De jardin partagé gebieden kunnen een combinatie van gemeenschappelijke of ook gedeeltelijk individueel gebruikte tuinen zijn. Sommige van de tuinen maken onderdeel uit van sociale programma’s en reïntegratie-programma’s, of onderdelen van de tuin zijn gereserveerd voor educatieve doeleinden zoals schooltuinen of voor kinderen uit de buurt, of worden therapeutisch gebruikt. In 2009 is zelfs een 800 m2 grote tuin met een focus op sociale integratie op het dak van een gymnasium (het Vignolles Gymnasium) gerealiseerd. Jardins partagés zijn ook gerealiseerd in publieke parken om de omwonenden te stimuleren om meer betrokken te raken bij het park.

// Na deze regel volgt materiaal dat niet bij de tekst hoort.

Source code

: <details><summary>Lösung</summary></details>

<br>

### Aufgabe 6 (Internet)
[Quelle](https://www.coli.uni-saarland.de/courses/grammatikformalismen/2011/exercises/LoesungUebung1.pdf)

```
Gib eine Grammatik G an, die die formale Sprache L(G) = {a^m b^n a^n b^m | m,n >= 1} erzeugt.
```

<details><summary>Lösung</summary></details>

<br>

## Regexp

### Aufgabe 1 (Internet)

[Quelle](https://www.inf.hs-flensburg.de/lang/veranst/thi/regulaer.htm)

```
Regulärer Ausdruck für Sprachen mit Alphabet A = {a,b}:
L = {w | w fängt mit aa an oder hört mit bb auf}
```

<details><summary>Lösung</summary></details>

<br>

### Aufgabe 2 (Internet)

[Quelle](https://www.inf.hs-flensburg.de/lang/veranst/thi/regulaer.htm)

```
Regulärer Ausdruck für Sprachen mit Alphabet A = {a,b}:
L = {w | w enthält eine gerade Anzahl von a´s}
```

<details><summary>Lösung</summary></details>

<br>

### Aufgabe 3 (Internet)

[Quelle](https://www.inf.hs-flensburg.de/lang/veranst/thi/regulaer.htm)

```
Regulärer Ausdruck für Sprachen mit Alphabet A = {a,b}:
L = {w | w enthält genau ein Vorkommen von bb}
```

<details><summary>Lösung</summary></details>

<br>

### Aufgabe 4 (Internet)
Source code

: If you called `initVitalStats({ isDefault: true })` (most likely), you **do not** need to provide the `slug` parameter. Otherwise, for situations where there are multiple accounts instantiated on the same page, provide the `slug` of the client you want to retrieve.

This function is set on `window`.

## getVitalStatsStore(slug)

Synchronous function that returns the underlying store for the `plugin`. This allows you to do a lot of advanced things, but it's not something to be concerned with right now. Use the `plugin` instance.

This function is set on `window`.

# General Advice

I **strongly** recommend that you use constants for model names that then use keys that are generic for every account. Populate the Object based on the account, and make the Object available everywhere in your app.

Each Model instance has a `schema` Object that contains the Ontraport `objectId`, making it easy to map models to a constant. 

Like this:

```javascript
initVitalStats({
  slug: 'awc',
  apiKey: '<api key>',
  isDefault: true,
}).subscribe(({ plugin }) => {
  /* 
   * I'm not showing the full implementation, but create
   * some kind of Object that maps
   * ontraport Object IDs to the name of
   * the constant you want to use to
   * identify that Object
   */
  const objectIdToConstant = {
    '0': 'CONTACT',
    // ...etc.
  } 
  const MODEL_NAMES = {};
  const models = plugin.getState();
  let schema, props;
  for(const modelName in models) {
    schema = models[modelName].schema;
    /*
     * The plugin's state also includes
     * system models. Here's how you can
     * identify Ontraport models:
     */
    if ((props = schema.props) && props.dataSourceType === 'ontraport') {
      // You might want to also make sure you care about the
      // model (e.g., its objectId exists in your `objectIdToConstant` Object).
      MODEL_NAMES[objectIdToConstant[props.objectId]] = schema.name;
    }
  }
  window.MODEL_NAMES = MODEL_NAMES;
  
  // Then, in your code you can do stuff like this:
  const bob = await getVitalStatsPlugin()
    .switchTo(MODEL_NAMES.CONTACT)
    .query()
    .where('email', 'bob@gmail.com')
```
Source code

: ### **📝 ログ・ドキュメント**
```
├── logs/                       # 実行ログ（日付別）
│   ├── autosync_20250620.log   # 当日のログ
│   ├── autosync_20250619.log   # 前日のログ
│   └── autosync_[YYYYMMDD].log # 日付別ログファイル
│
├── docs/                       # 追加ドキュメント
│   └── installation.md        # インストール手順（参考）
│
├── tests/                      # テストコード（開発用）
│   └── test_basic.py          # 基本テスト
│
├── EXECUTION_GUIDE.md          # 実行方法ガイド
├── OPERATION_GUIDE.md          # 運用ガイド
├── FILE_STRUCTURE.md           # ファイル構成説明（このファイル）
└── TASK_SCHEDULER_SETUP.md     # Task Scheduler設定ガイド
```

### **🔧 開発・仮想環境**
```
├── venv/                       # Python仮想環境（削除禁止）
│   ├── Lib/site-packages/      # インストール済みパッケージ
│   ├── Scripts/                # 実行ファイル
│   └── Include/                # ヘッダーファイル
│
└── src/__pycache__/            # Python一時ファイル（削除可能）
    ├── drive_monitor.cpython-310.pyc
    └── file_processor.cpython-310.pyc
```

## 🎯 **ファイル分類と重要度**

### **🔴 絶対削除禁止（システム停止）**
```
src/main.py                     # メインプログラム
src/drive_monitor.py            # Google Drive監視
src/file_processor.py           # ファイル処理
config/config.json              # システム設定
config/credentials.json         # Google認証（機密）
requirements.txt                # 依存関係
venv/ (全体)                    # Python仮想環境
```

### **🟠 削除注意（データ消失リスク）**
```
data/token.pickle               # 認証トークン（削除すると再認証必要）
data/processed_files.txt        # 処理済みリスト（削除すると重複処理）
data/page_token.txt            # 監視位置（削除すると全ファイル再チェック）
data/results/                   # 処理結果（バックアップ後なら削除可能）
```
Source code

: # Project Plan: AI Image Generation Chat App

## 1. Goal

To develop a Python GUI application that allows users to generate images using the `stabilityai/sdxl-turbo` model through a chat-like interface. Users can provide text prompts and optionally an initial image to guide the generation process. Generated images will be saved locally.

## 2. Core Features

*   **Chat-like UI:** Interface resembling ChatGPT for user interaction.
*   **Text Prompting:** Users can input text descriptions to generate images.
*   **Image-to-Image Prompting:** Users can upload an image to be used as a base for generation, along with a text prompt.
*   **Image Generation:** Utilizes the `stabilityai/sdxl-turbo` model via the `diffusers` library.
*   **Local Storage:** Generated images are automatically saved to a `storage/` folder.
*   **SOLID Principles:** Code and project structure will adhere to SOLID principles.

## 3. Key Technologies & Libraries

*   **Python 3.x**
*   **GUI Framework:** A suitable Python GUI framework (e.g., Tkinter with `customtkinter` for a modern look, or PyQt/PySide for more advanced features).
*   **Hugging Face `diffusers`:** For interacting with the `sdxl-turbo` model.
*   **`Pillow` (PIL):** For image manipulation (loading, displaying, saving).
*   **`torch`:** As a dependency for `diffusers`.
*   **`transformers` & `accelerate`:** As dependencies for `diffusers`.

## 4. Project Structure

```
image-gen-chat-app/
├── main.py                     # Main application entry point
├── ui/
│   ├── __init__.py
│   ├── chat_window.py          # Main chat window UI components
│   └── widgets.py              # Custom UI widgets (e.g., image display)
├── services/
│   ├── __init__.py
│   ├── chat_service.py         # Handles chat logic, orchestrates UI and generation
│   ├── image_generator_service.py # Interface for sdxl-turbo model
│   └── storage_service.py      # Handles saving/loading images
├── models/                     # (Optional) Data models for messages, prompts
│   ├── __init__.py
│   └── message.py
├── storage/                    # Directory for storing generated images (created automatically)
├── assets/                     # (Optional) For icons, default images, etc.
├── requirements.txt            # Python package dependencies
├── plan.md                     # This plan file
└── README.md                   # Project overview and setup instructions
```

Een grote verscheidenheid aan stadsbewoners participeert in de jardins partagés: verschillende generaties, verschillende sociale achtergronden, verschillende culturen en herkomsten. De jardins partagés zijn hierdoor ook een uitstekend middel om kennis en tradities uit te wisselen en te delen.

Het succes van de tuinen gaat veel verder dan de initiatiefnemers beoogden. In tien jaar zijn in Parijs 70 tuinen aangelegd.

Parijs binnen de ring heeft een bevolkingsdichtheid van 21.196 inwoners/km2 en is een voorbeeld van het ‘Compact City’ model waarin de jardins partagés tegemoet komen aan de grote behoefte van vele stadsbewoners om een ruimte buiten te bezitten als een soort uitbreiding van hun huis. Zelfs stadsbewoners die niet tuinieren, zien jardins partagés als een heel goede manier om dichterbij de natuur te komen.

Place Villemin, Parijs © Michel Koening

Niet alleen bieden jardins partagés toegankelijke groene ruimtes in de steden en vergroten ze de leefbaarheid, ook vormen ze nieuwe sociale en culturele ontmoetingspunten. Doordat ze recreatietuinders verbinden met professionals, verbinden de jardins partagés de sociale utopieën van het verleden waarvan zij de opvolgers zijn, met die van de toekomst: nieuwe ontmoetingsplekken, geïmproviseerde feesten, kennisuitwisseling, plantenruil, koffieconcerten, spontane debatten en straatkunst.

De tuinen zorgen voor effectievere participatie en een nieuw gevoel van burgerschap in een verdeelde maatschappij, meer flexibiliteit en verrassingen in een nogal rigide stad als Parijs, een beetje hoop in een onzekere wereld.

In iedere periode van de geschiedenis vernieuwen steden hun relatie met de natuur. Het grote enthousiasme van de Parijzenaars reflecteert de noodzaak om tuinen op te nemen in een stedelijke herinrichting. In dat opzicht zijn de jardins partagés een prachtige manier om de stad opnieuw uit te vinden en om te laten zien dat tijdelijke acties van cruciaal belang zijn voor de organisatie van een duurzamere stad.